En el Siglo XIX, la reina Victoria declaró el maquillaje públicamente descortés. Se veía como algo vulgar que solo usaban los actores y las prostitutas. En la época de la Segunda Guerra Mundial, los cosméticos tenían una aplicación común en el este (aunque estaban vetados en la Alemania nazi).
En Japón, las geishas usaban lápices labiales hechos a partir de pétalos aplastados de cártamo para pintarse las cejas y las comisuras de los ojos al igual que los labios.
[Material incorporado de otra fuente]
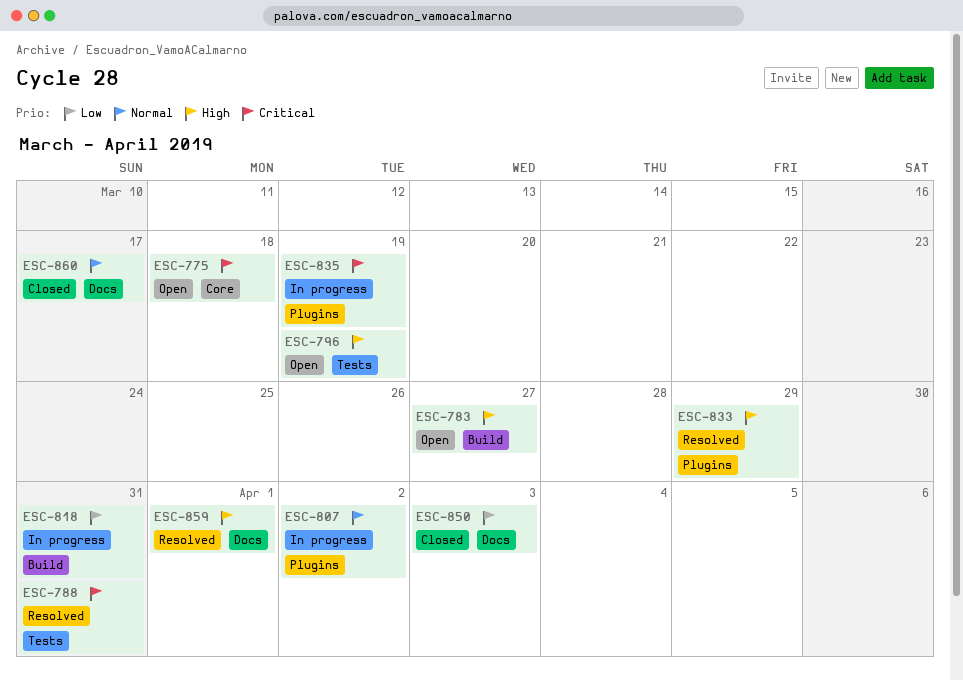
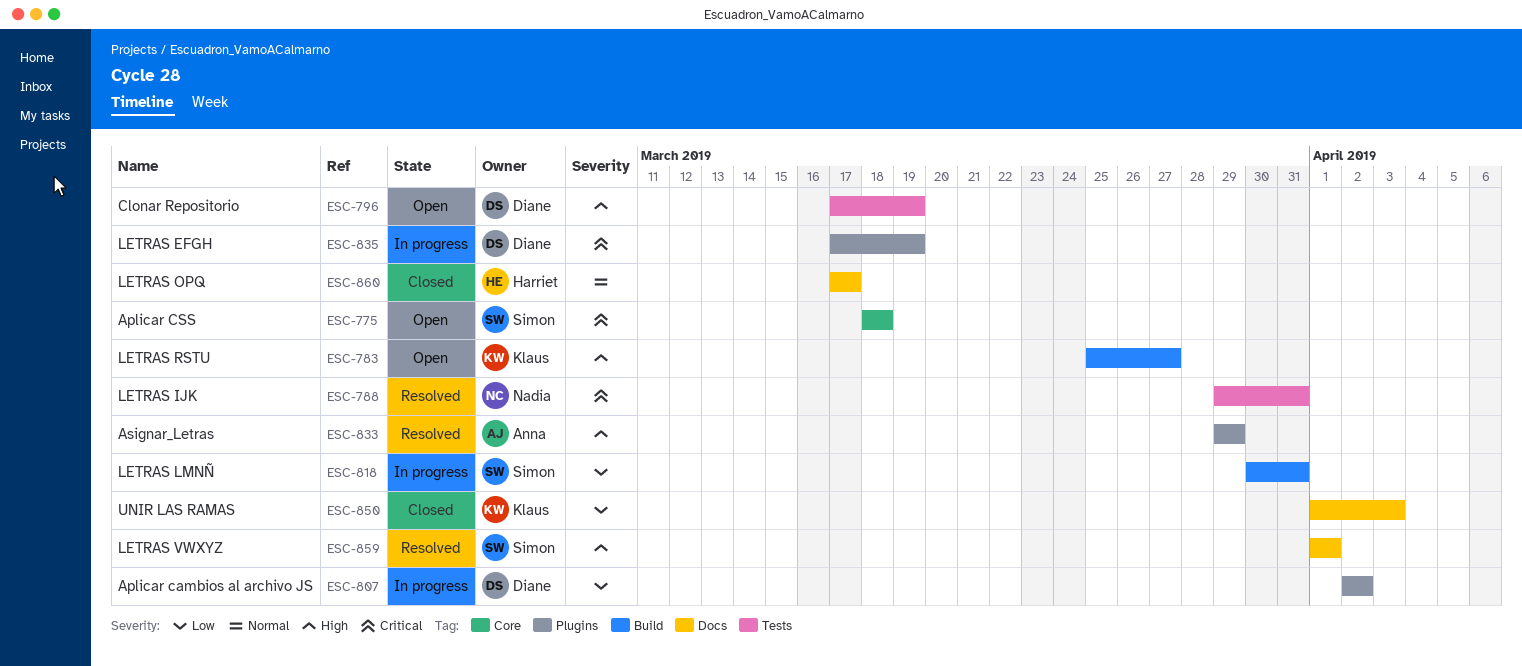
ESC-807, priority: Normal -> Low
La industria cosmética la dominan un pequeño número de multinacionales originadas al comienzo del siglo XX. De las firmas dominantes, la más antigua y mayor es L’Oréal, fundada por Eugène Shueller en 1909 como la French Harmless Hair Colouring Company (que vendría a ser algo como Empresa francesa de tinción inocua para el cabello), que pertenece hoy en día en un 27.5% a la familia Bettencourt y en un 26.4% a Nestlé. Los verdaderos impulsores del mercado cosmético fueron Elizabeth Arden, Helena Rubinstein y Max Factor. Estas firmas establecieron el mercado que creció con Revlon justo antes de la Segunda Guerra Mundial y más tarde con Estée Lauder.